What you need to do
Please put each line of the material below into a Markdown table with two columns, Row and Entry, numbering the rows in order and skipping any blank lines. Leave the pictures out.
--- Provided data ---
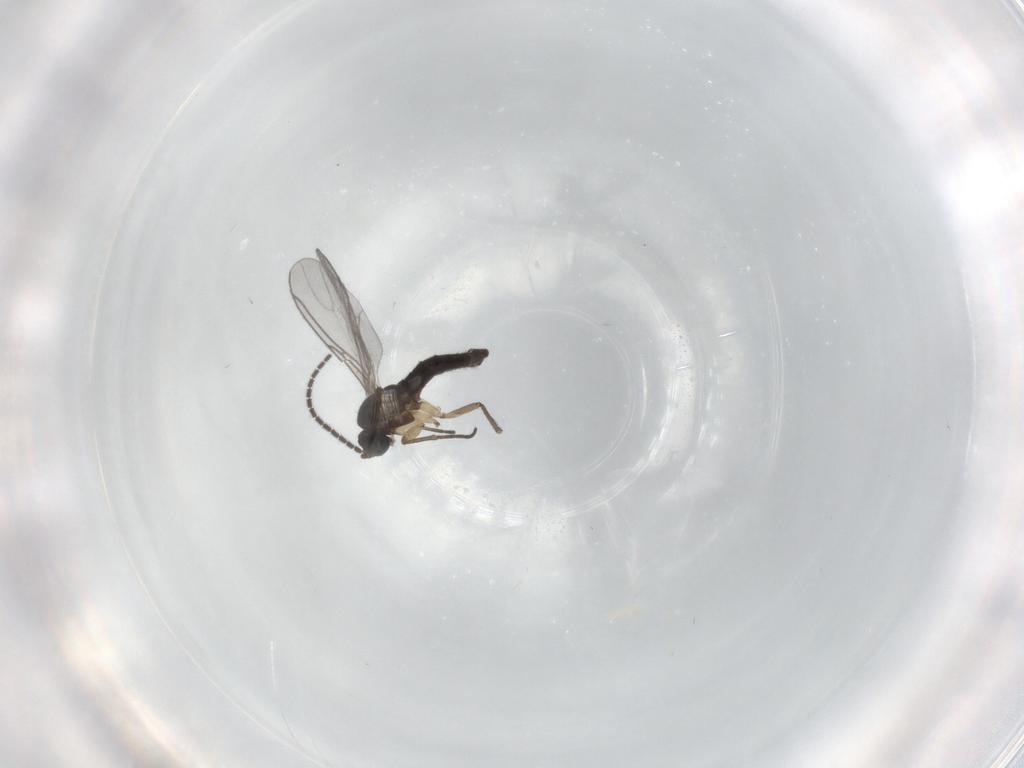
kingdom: Animalia
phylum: Arthropoda
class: Insecta
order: Diptera
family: Sciaridae
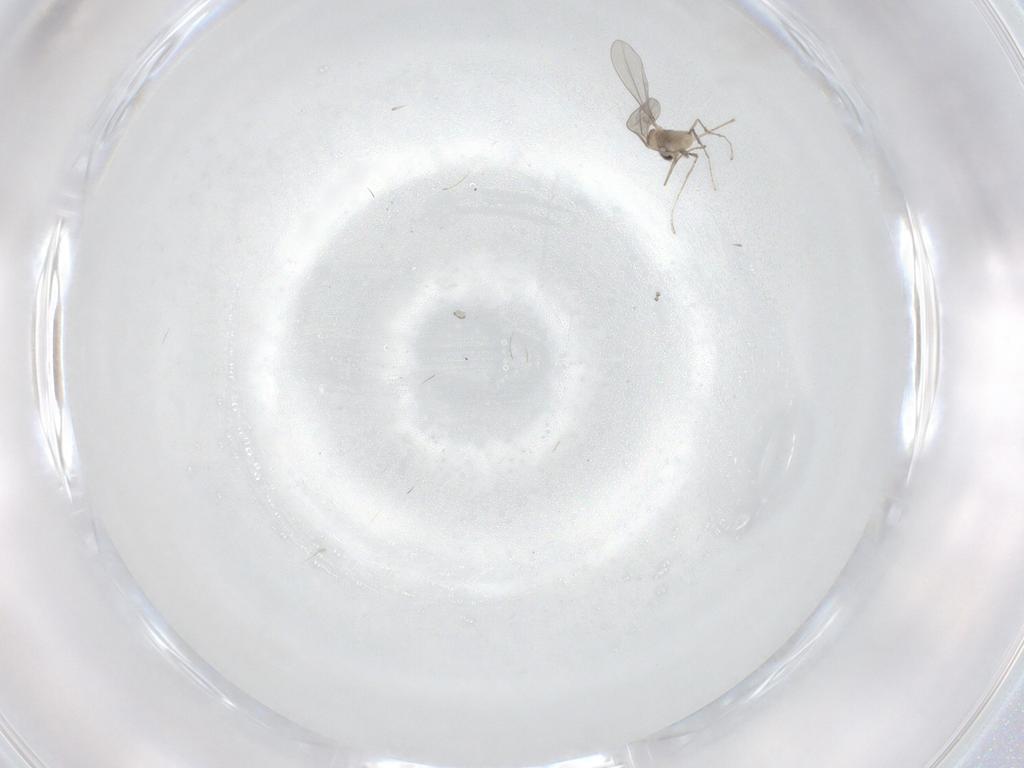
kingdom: Animalia
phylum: Arthropoda
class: Insecta
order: Diptera
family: Cecidomyiidae
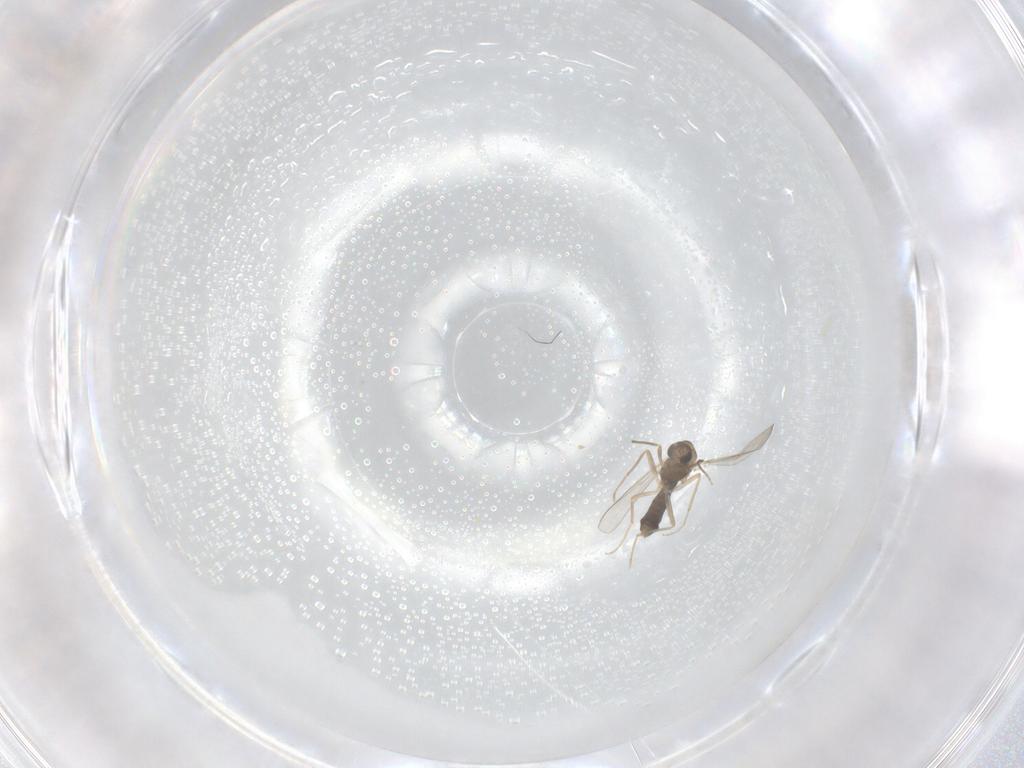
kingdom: Animalia
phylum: Arthropoda
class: Insecta
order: Diptera
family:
---
Task solution
| Row | Entry |
|---|---|
| 1 | kingdom: Animalia |
| 2 | phylum: Arthropoda |
| 3 | class: Insecta |
| 4 | order: Diptera |
| 5 | family: Sciaridae |
| 6 | kingdom: Animalia |
| 7 | phylum: Arthropoda |
| 8 | class: Insecta |
| 9 | order: Diptera |
| 10 | family: Cecidomyiidae |
| 11 | kingdom: Animalia |
| 12 | phylum: Arthropoda |
| 13 | class: Insecta |
| 14 | order: Diptera |
| 15 | family: |